Exercise: Feeling Your Fingers

  • Without looking at them, take a minute to visualize your fingers– how they look, their shape, fingernails
  • Take some time to think about your thoughts about your fingers – perhaps whether you like them
  • Let go of *thinking about* your fingers -focus on what it is like to *feel* your fingers from the inside
  • How much space do they take up? Are they warm or cold? Are they tense or relaxed? Are they tingling?
  • Be inquisitive… focus on curiosity…
  • Bring your awareness to your left thumb. Is it touching anything? Can you feel the contact? What sensations does it have? Do they change as you focus awareness?
  • If your mind wanders as you are doing this exercise, that is normal. Notice the thoughts. But just keep bringing your attention back.
  • Bring your awareness to the fingers on the left hand. What sensations do they have? Do they feel moist or dry? Cramped or relaxed? Heavy or light?
  • Can you feel the fingernails? Fingertips? Joints?
  • Are they touching each other? Can you feel the contact? Do you feel the air around them? What parts of the fingers is your attention drawn to? Do the sensations change as you focus awareness?
  • Expand your awareness to your fingers and thumb of the right hand. You aren’t supposed to feel anything in particular. Just notice the sensations that are there.

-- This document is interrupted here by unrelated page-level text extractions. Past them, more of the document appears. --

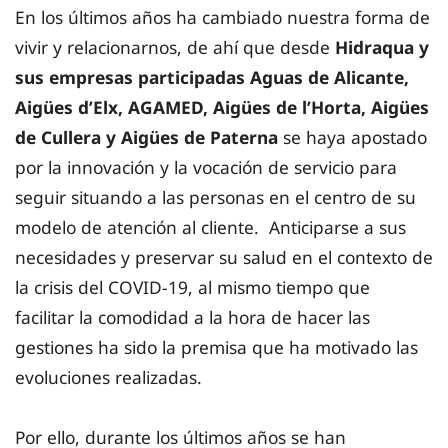
En los últimos años ha cambiado nuestra forma de
vivir y relacionarnos, de ahí que desde
Hidraqua y
sus empresas participadas Aguas de Alicante,
Aigües d’Elx, AGAMED, Aigües de l’Horta, Aigües
de Cullera y Aigües de Paterna
se haya apostado
por la innovación y la vocación de servicio para
seguir situando a las personas en el centro de su
modelo de atención al cliente. Anticiparse a sus
necesidades y preservar su salud en el contexto de
la crisis del COVID-19, al mismo tiempo que
facilitar la comodidad a la hora de hacer las
gestiones ha sido la premisa que ha motivado las
evoluciones realizadas.
Por ello, durante los últimos años se han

  • Expand your awareness to your whole hands. The palms, back of the hands, the wrists
Take a moment to let the experience of your fingers fade, and take some time to reflect on the exercise:
  • What is the difference between *thinking about* the fingers and *feeling* them from the inside?
  • What was the experience like?
  • Could you keep your focus there?
  • Was it easy or difficult to stay with the experience of your body?
  • Were you judging yourself or your fingers as you were focusing on the feeling?
  • Did you try to change the sensations or just let them be?
Becoming Embodied
  • When you have an emotion, it too can be experienced more directly if you focus on the direct sensations.
  • When you feel uncomfortable feelings, you are most likely to try to push them away, ignore, or act on them by shouting, running, fighting, hiding.
  • Allow yourself to feel these body sensations, including the difficult ones, You can experience them, respond to them in new ways.
  • You can let go of the *thinking* mode and focus on the *being* mode, allowing yourself to simply experience the feelings.
  • This helps you learn you can handle your feelings like anxiety and don’t have to avoid, repress, or act on them.